On 4 September 2017 at 18:56, Sandro Mani <[email protected]> wrote:
>
> On 03.09.2017 23:50, Even Rouault wrote:
>
>> Ok, so if we only do this for non-select queries, we should be safe?
>
>
>
> Yes. I suspect the case where a full SELECT statement is used are rare, and
> people able to do that can tweak the request. It would be unreliable to try
> modifying it.
>
>
>
>>
>
>> > > Something like this [1] seems to fix the issue, don't know if it's the
>
>> > >
>
>> > > best way forward though?
>
>> >
>
>> > I've left a few comments in the commit
>
>>
>
>> Many thanks. I've pushed a revised version at [1].
>
>
>
> I've added a couple suggestions for more robustness, but looks good to me.
>
> Thanks, filed PR: https://github.com/qgis/QGIS/pull/5122

I've been tracking down a performance regression in 3.0 and have
tracked it back to this PR.

What's happening is that in
https://github.com/qgis/QGIS/blob/master/src/providers/ogr/qgsogrfeatureiterator.cpp#L204
, everytime a new feature is requested with a particular ID the ENTIRE
layer is being read until that feature is found! This destroys QGIS
performance when more than a handful of feature IDs are requested -
e.g. try setting a subset string on a layer, then selecting a couple
of hundred points and zooming to selection.
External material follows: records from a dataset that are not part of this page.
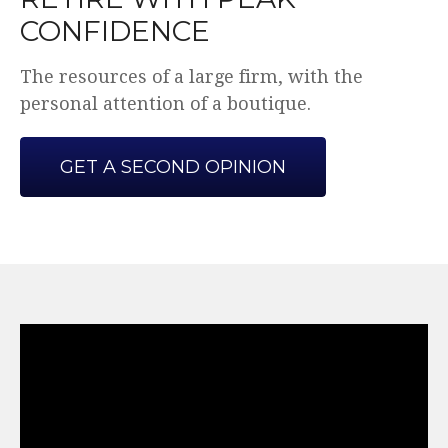
CONFIDENCE
The resources of a large firm, with the
personal attention of a boutique.
GET A SECOND OPINION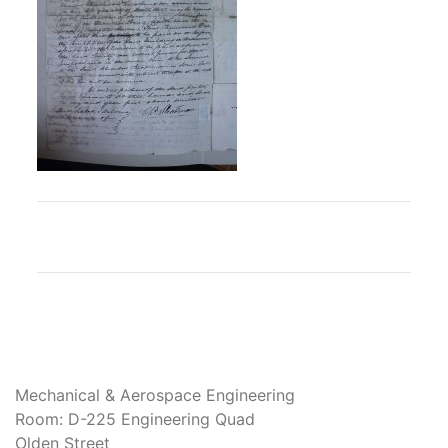
Mechanical & Aerospace Engineering
Room: D-225 Engineering Quad
Olden Street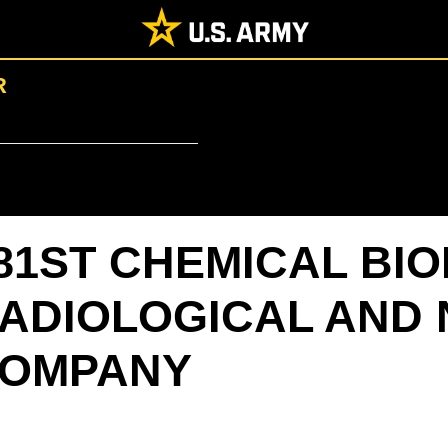
R
81ST CHEMICAL BI
ADIOLOGICAL AND 
OMPANY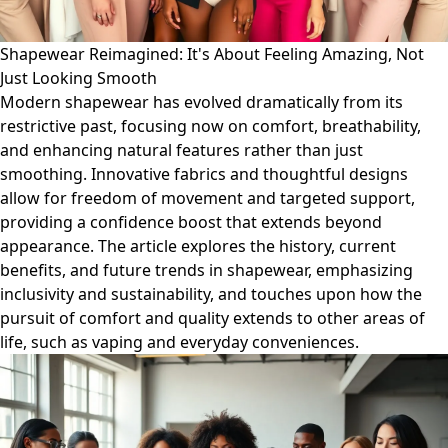
Shapewear Reimagined: It's About Feeling Amazing, Not
Just Looking Smooth
Modern shapewear has evolved dramatically from its
restrictive past, focusing now on comfort, breathability,
and enhancing natural features rather than just
smoothing. Innovative fabrics and thoughtful designs
allow for freedom of movement and targeted support,
providing a confidence boost that extends beyond
appearance. The article explores the history, current
benefits, and future trends in shapewear, emphasizing
inclusivity and sustainability, and touches upon how the
pursuit of comfort and quality extends to other areas of
life, such as vaping and everyday conveniences.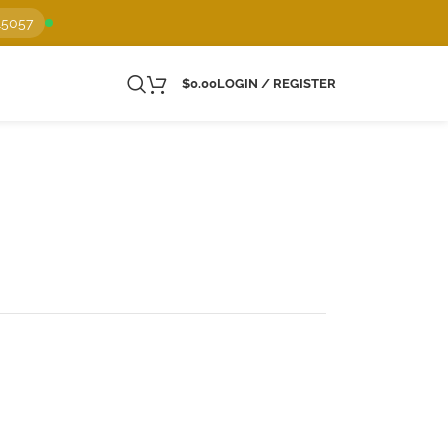
15057
$
0.00
LOGIN / REGISTER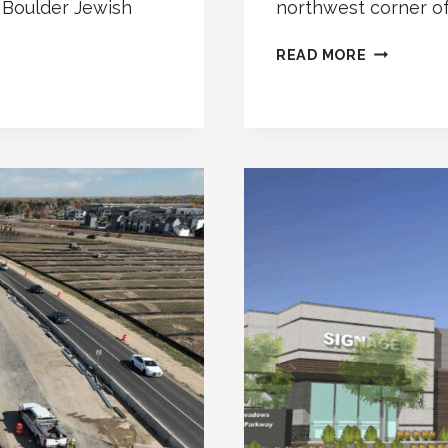
g Boulder Jewish
northwest corner o
BOULDER
READ MORE
PLANS
NEW,
LARGER
FIRE
STATION
2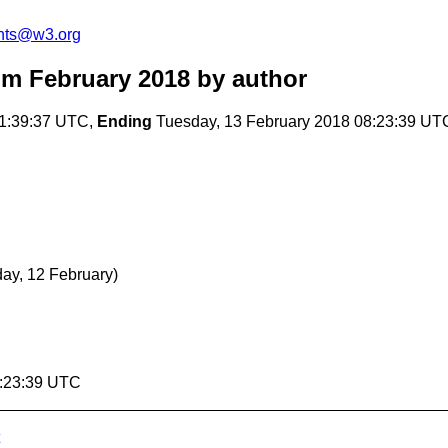
nts@w3.org
m February 2018
by author
01:39:37 UTC,
Ending
Tuesday, 13 February 2018 08:23:39 UT
ay, 12 February)
8:23:39 UTC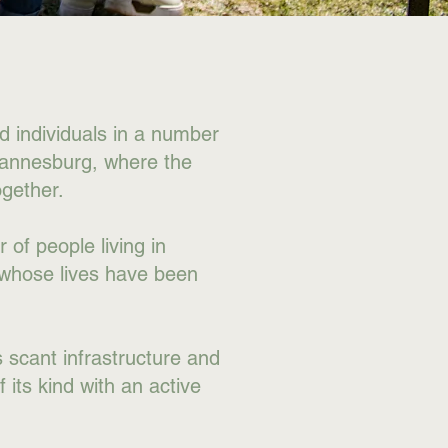
nd individuals in a number
hannesburg, where the
gether.
 of people living in
 whose lives have been
s scant infrastructure and
 its kind with an active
I've been trying to find a good solution to this without luck - if I
use OGR_L_SetAttributeFilter to specifically request the desired
feature with orig_ogr_fid equal to the requested feature id, then it's
a bit better. There's no longer the need to iterate through all the
features, but it's still very very slow compared to a direct
OGR_L_GetFeature call.

Even do you have any good tricks we could utilise here to speed this
up? Any other pointers for approaches to test?